===== Records provided

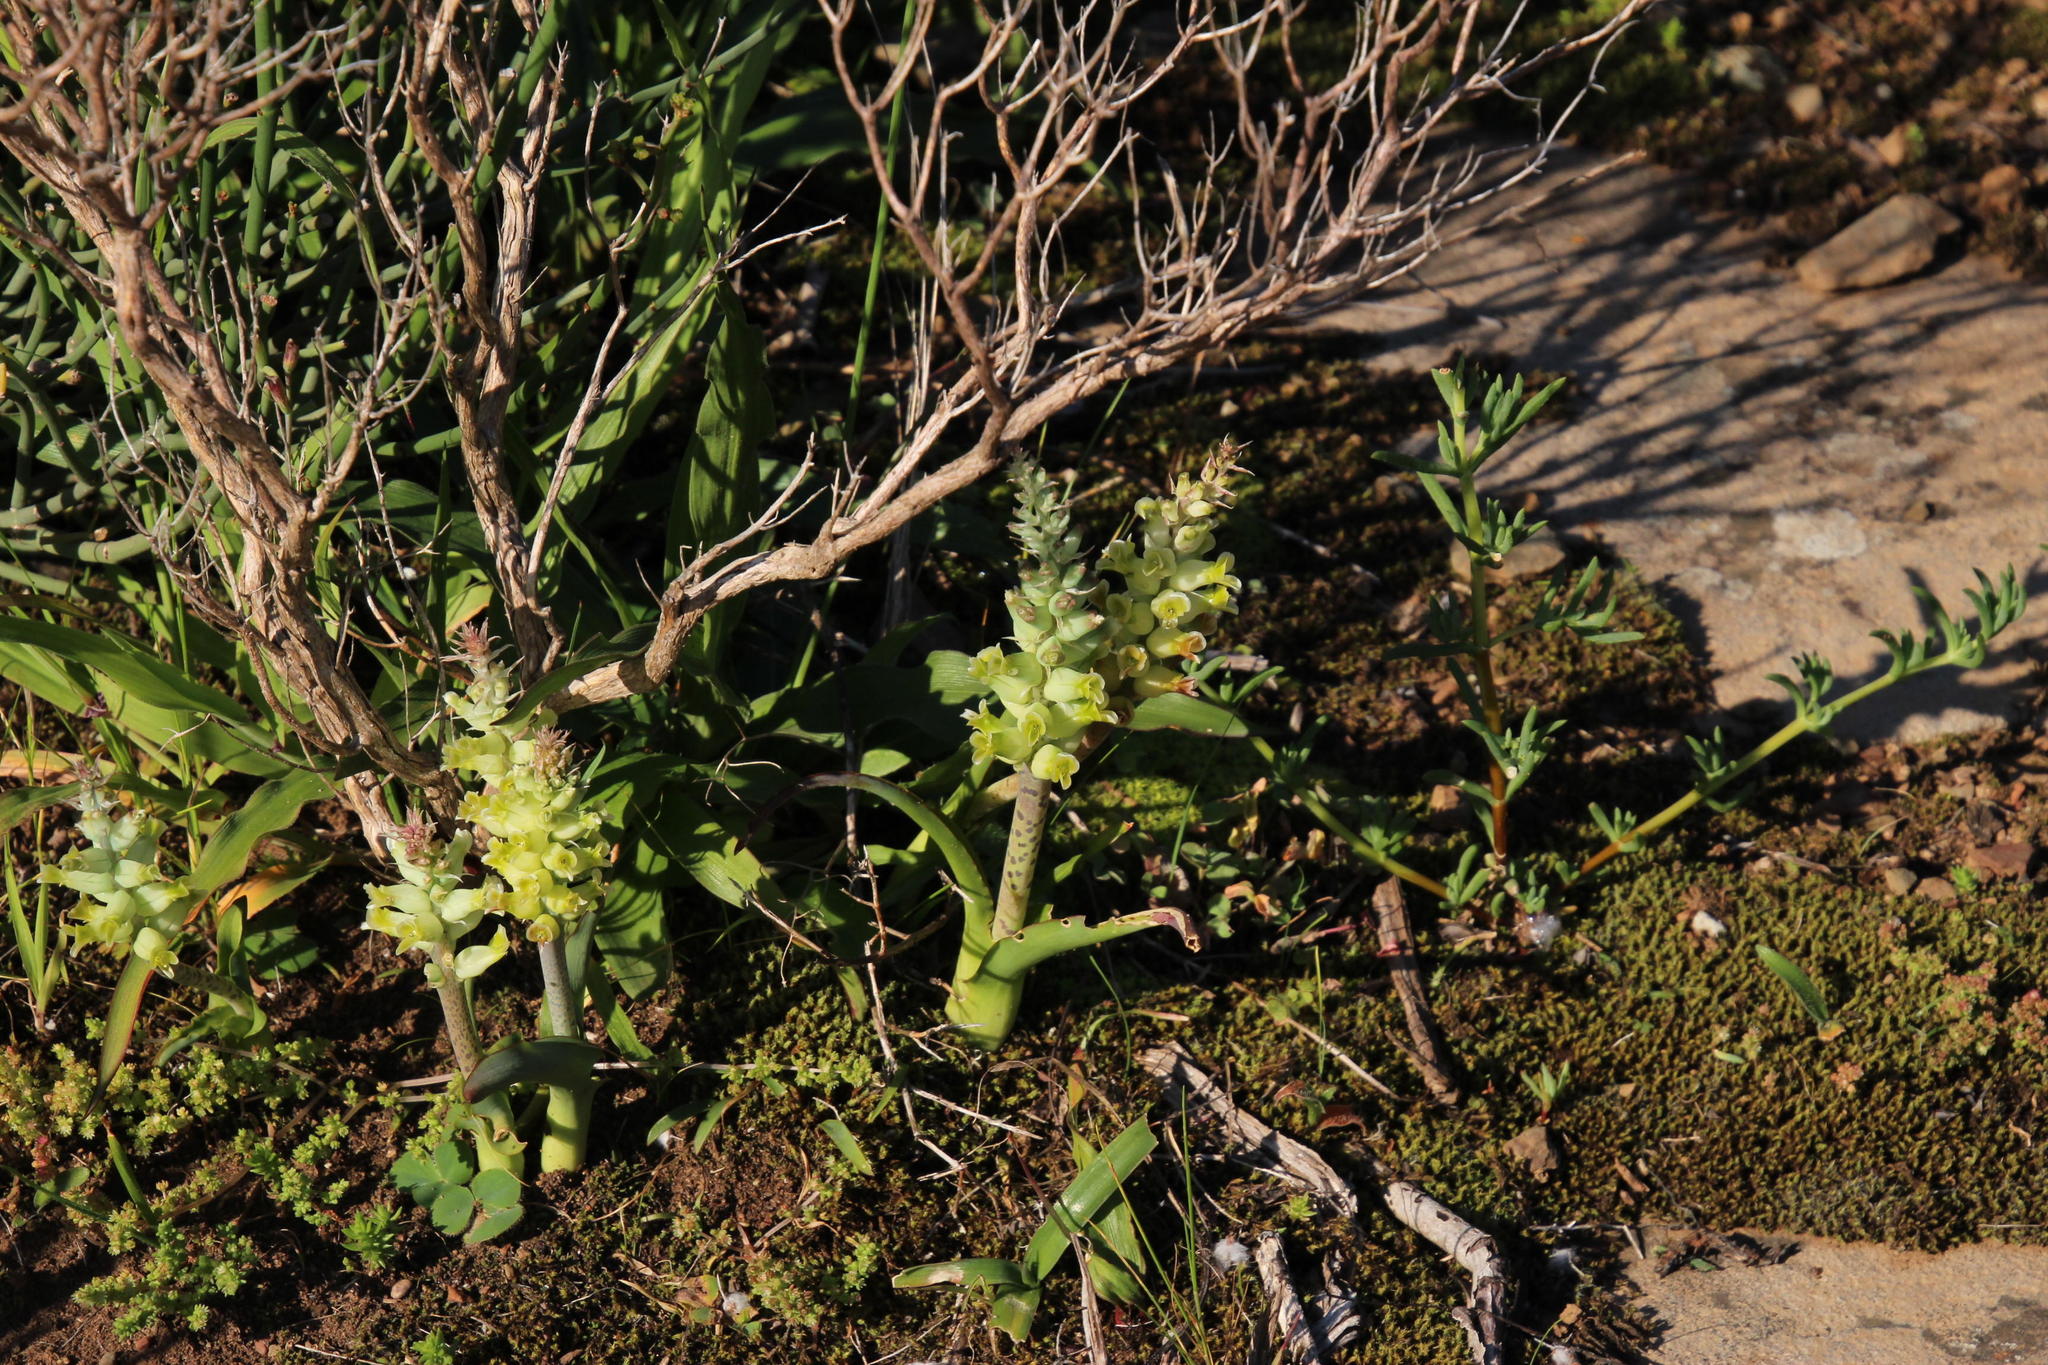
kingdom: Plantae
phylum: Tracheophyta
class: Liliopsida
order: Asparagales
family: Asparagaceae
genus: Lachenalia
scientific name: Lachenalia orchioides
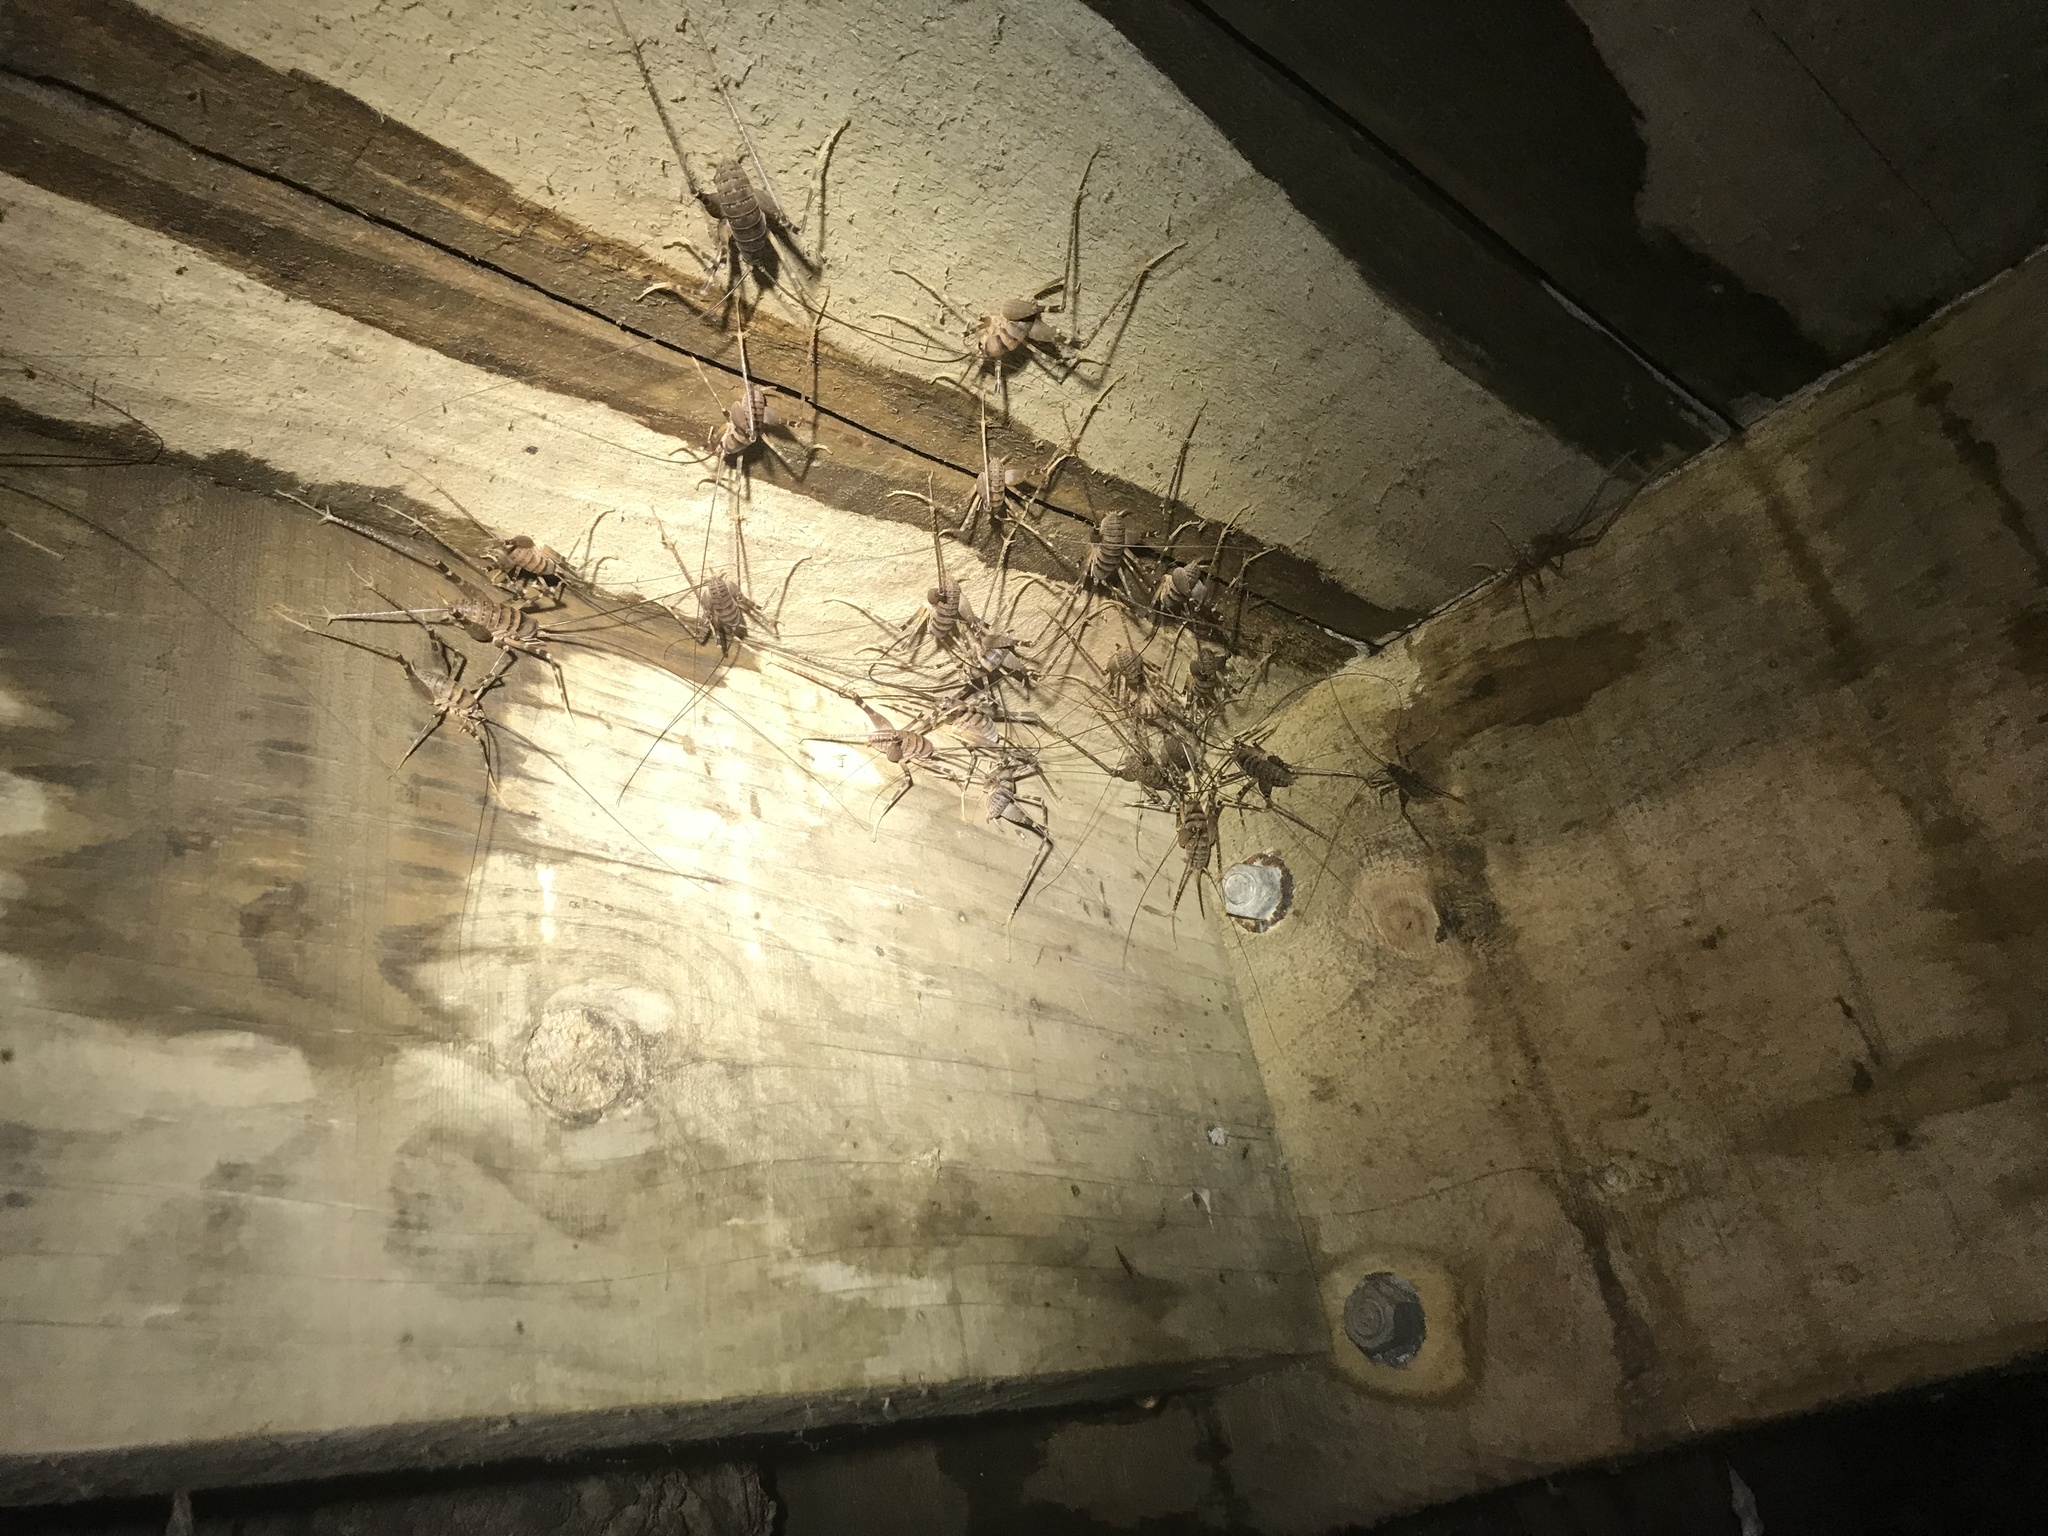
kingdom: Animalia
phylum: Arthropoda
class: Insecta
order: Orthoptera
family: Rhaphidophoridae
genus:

==========

Quote every line above word for word, omitting the pictures.

### Solution below
kingdom: Plantae
phylum: Tracheophyta
class: Liliopsida
order: Asparagales
family: Asparagaceae
genus: Lachenalia
scientific name: Lachenalia orchioides
kingdom: Animalia
phylum: Arthropoda
class: Insecta
order: Orthoptera
family: Rhaphidophoridae
genus:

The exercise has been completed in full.